Así dio caza el GEO al «yayo» atracador

Un hombre de 66 años y con un alto nivel de vida asaltó nueve bancos en solo un mes

MadridActualizado:

La Policía Nacional ya ha dado caza al sexagenario que el pasado 18 de mayo asaltó, a cara descubierta, un BBVA en el barrio de Pacífico. Como adelantó ABC, este individuo estaba siendo buscado por el Grupo XII de la Brigada de Policía Judicial de Madrid, experto en atracos a bancos. Pese a su avanzada edad, la peligrosidad manifiesta de este sujeto llevó a que hubiera que encargar al Grupo Especial de Operaciones (GEO) su detención, que ha tenido lugar esta semana en el hotel de Getafe donde se escondía.

Ahora se ha sabido que este individuo, de nacionalidad española y que responde a las iniciales J. M. E., está, presuntamente, detrás de nueve asaltos en el último mes. Uno de ellos se produjo el día 18 en el BBVA de la calle de Granada, 53 (Retiro). Sobre las diez y cuarto de la mañana y en solitario, irrumpió en la sucursal. Siempre buscaba un «golpe» rápido, por lo que se contentaba con el efectivo que había en ventanilla. Y eso es lo que también hizo en esa ocasión. Sacó un revólver, apuntó a la empleada y le exigió el dinero, a cara descubierta.

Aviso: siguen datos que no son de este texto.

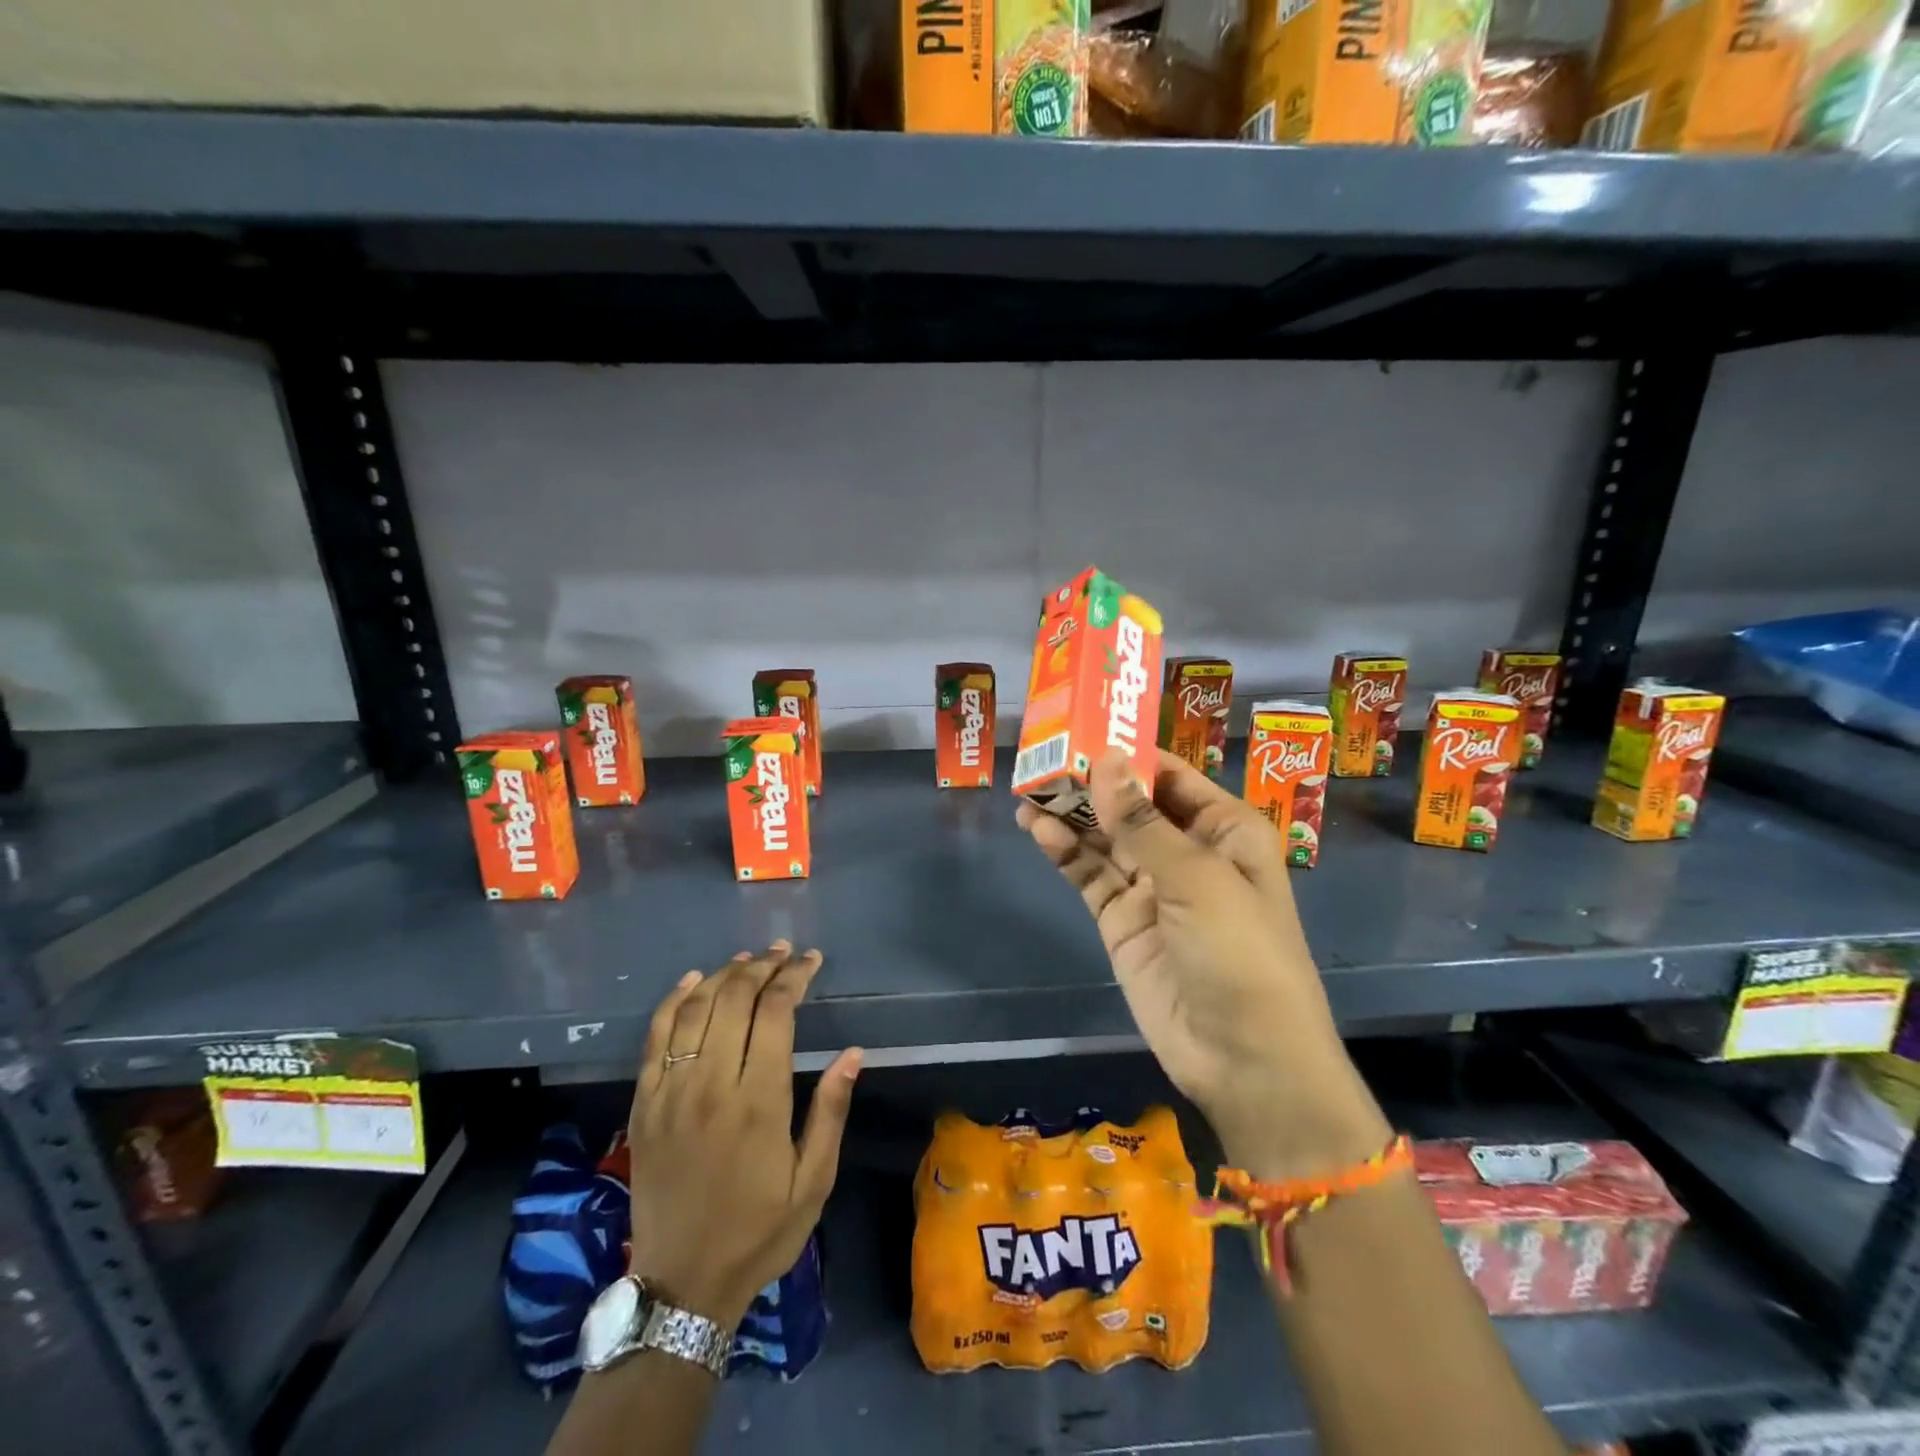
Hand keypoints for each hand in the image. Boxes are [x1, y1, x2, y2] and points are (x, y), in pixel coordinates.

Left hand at [625, 943, 861, 1327]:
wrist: (681, 1286)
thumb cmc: (758, 1233)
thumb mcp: (813, 1182)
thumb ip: (831, 1112)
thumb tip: (853, 1053)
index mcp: (758, 1101)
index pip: (775, 1011)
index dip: (794, 976)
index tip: (811, 961)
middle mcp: (711, 1084)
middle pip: (734, 998)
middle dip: (762, 965)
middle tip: (783, 953)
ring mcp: (670, 1092)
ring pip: (694, 1008)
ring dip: (723, 974)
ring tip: (748, 959)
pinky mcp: (644, 1104)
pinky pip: (655, 1036)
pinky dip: (674, 1000)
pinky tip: (693, 981)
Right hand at [1018, 750, 1389, 1179]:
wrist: (1244, 1060)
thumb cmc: (1240, 953)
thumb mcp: (1196, 878)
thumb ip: (1141, 820)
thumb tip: (1103, 759)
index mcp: (1224, 830)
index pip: (1168, 775)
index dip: (1126, 753)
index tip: (1079, 731)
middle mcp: (1187, 851)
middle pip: (1130, 804)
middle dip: (1090, 783)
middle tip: (1042, 761)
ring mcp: (1151, 887)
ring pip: (1104, 838)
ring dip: (1070, 815)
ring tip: (1028, 793)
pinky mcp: (1122, 920)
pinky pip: (1090, 875)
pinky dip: (1066, 852)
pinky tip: (1040, 831)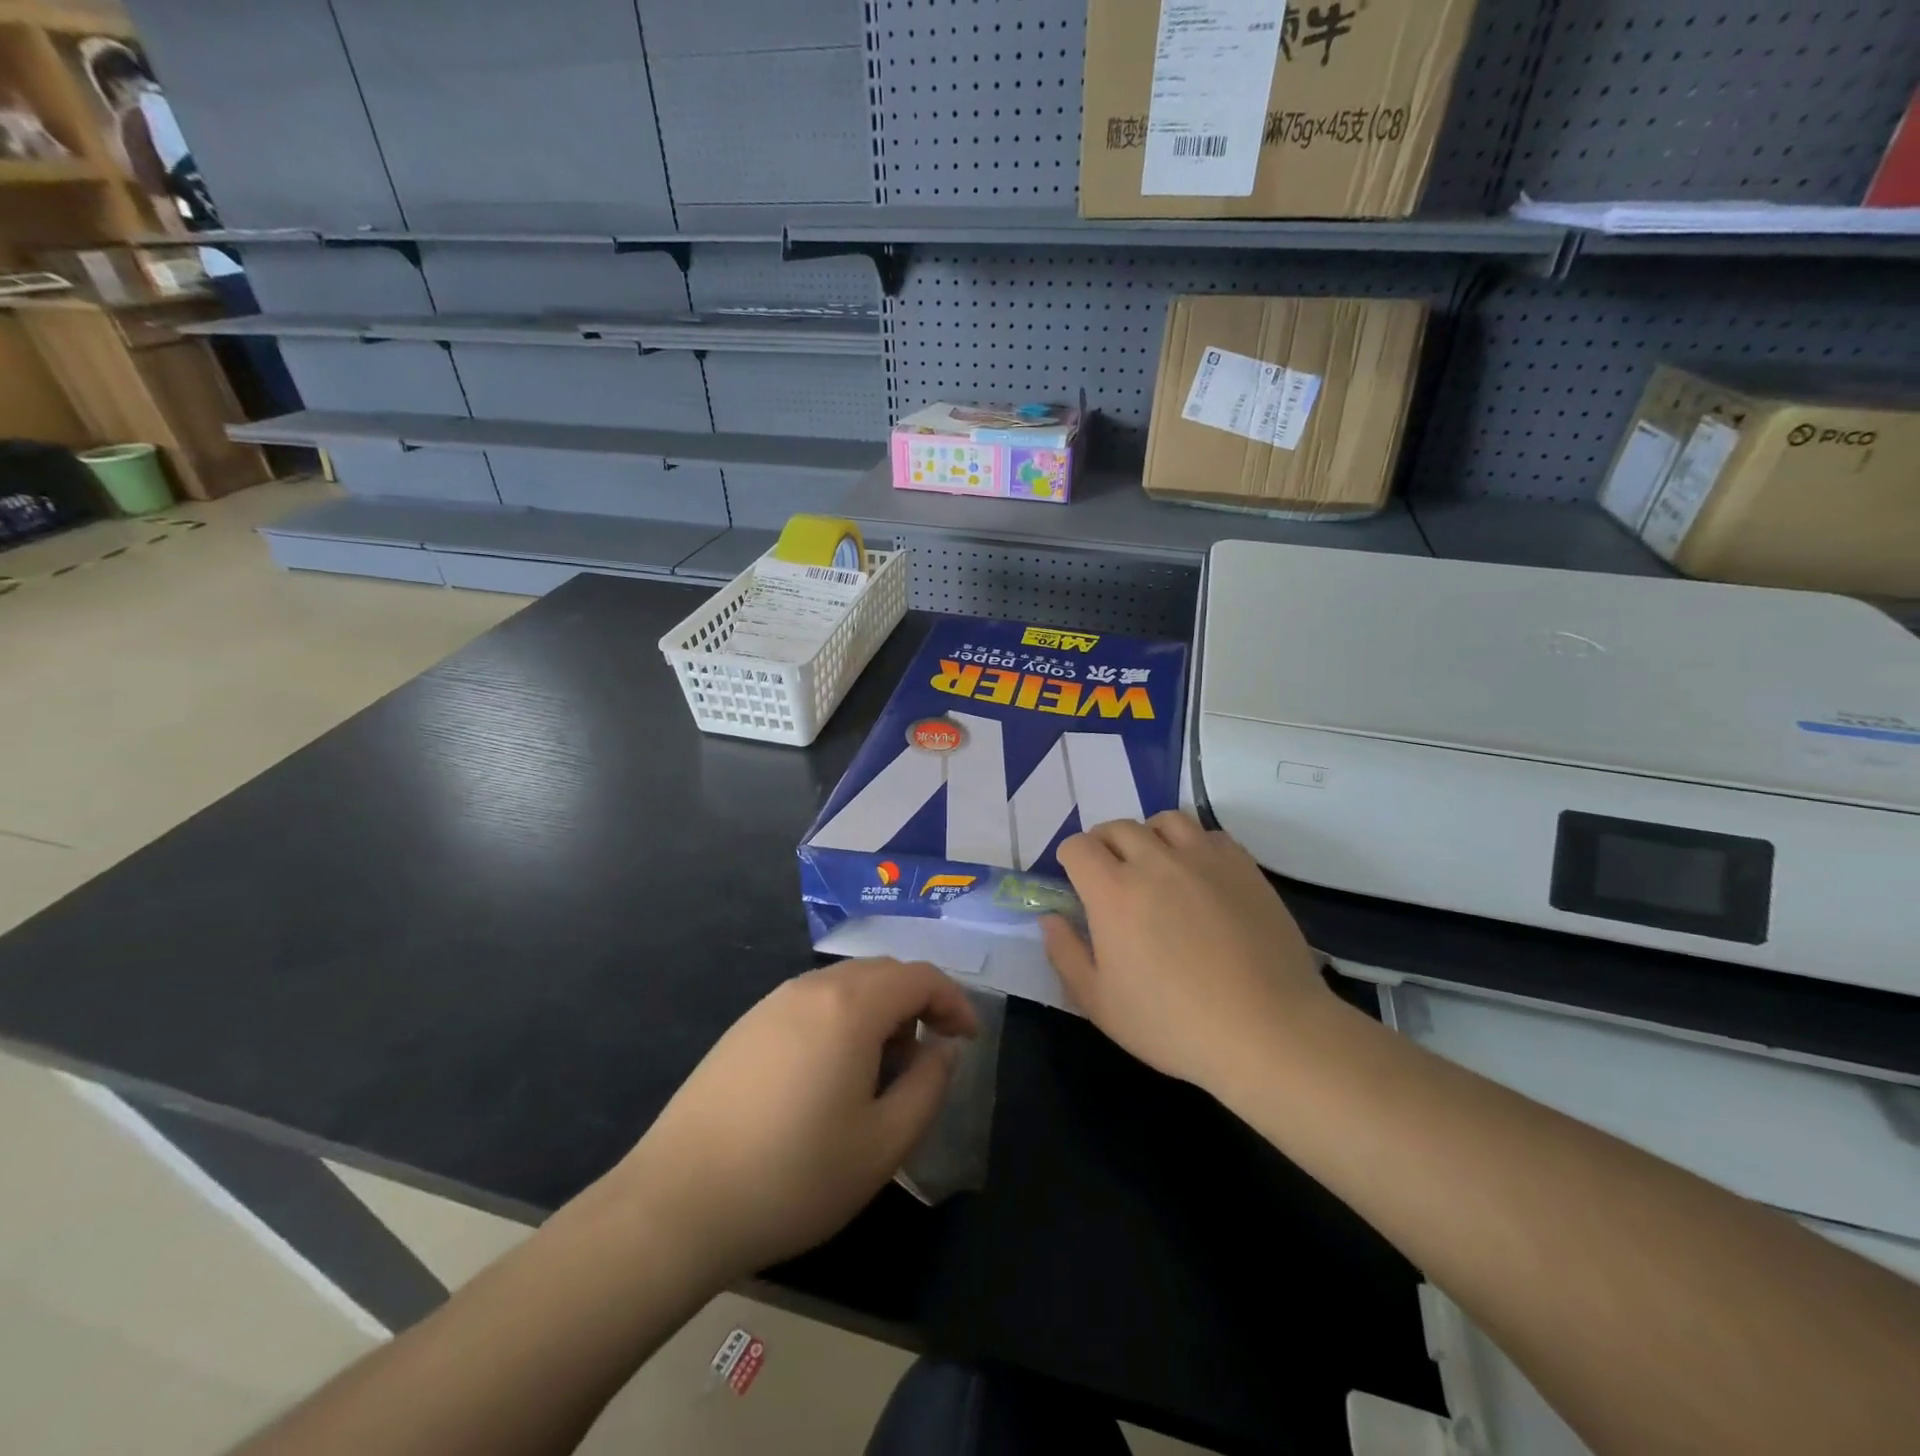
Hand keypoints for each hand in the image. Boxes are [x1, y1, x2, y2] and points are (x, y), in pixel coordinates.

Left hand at [605, 958, 977, 1282]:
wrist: (678, 1203)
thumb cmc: (794, 1176)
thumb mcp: (883, 1144)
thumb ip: (928, 1086)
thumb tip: (941, 1049)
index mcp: (851, 1006)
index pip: (920, 977)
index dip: (954, 1001)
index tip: (968, 1039)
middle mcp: (813, 988)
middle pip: (883, 972)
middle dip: (918, 1003)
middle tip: (929, 1054)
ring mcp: (773, 1002)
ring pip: (846, 985)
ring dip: (879, 1011)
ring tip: (882, 1068)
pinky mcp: (746, 1025)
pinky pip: (812, 1002)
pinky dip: (842, 1019)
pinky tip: (831, 1073)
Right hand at [1042, 811, 1334, 1096]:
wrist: (1268, 1031)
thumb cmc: (1174, 1024)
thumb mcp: (1100, 1004)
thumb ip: (1066, 954)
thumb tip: (1050, 918)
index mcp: (1113, 892)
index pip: (1078, 847)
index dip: (1070, 859)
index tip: (1076, 881)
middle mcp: (1155, 861)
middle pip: (1117, 827)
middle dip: (1104, 845)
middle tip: (1111, 876)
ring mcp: (1203, 859)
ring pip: (1164, 821)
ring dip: (1148, 836)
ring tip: (1155, 865)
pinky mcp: (1242, 866)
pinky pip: (1208, 835)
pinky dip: (1193, 845)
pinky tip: (1198, 876)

La mujer hizo caso al atracador, que en cuanto tuvo todo el efectivo de ventanilla salió huyendo, a la carrera, explicaron a este periódico fuentes policiales. J. M. E. actuaba a cara descubierta, como si no tuviera miedo a que le identificaran. Tampoco parecían intimidarle las cámaras de seguridad, a pesar de su vasto recorrido delictivo.

En el caso de la calle de Granada, los testigos indicaron que, por su apariencia, el sospechoso debía de tener entre 60 y 65 años, que medía 1,75 metros de altura, llevaba el pelo corto, de color castaño, tenía los ojos claros y su complexión era normal. En el momento del robo, vestía chaqueta oscura y un polo rojo.

Su voracidad criminal es extraordinaria. Fuentes del caso inciden en ello y ponen de manifiesto el siguiente ejemplo: en una misma mañana dio dos «palos» en Madrid y lo de manera idéntica actuó en Alicante otro día, dos ocasiones en la misma jornada. «Llevaba un alto nivel de vida, por esto tenía que estar delinquiendo constantemente», indicaron nuestras fuentes.

No en vano, J. M. E. llevaba robando, que se sepa, al menos 35 años; siempre lo hacía solo, dando la cara y de manera muy tranquila. Entraba en la sucursal y preguntaba a los empleados cuánto dinero había en ventanilla. Nunca exigía que le abrieran la caja fuerte, puesto que los sistemas actuales tienen un retardo de tiempo variable, pero que suele rondar los diez minutos.Y a este sexagenario le interesaba marcharse cuanto antes de los escenarios.

La investigación de la que se ha bautizado como operación Yayo Espada comenzó este mes de abril. El Grupo XII de Judicial de la Policía Nacional de Madrid se percató de que se estaban sucediendo atracos de similares características y por el mismo autor.

Tras identificar al sospechoso, se dieron cuenta de que se trataba de un tipo que debería estar cumpliendo condena por hechos similares en Madrid II, la cárcel de Alcalá Meco.Pero había aprovechado un reciente permiso penitenciario, de mediados de abril, para fugarse de la justicia. Pese a que actuaba a cara descubierta, había otras dificultades para dar con él: no dejaba rastro de adónde podía ir tras los asaltos, ni tampoco de qué manera huía... Hasta que se supo que escapaba en transporte público y que dormía en hoteles.

Cuando por fin las pesquisas apuntaron a que se estaba quedando en el establecimiento de Getafe, se decidió llamar al GEO: en anteriores detenciones, J. M. E. no había dudado en disparar contra los agentes. Es más, dormía junto a su pistola, que siempre estaba cargado.

Ahora, ha regresado a prisión, Se le atribuyen nueve robos con violencia e intimidación en las provincias de Madrid, Toledo y Alicante. También el quebrantamiento de la condena que pesaba sobre él y por la que debía estar en la cárcel y un delito más de tenencia ilícita de armas.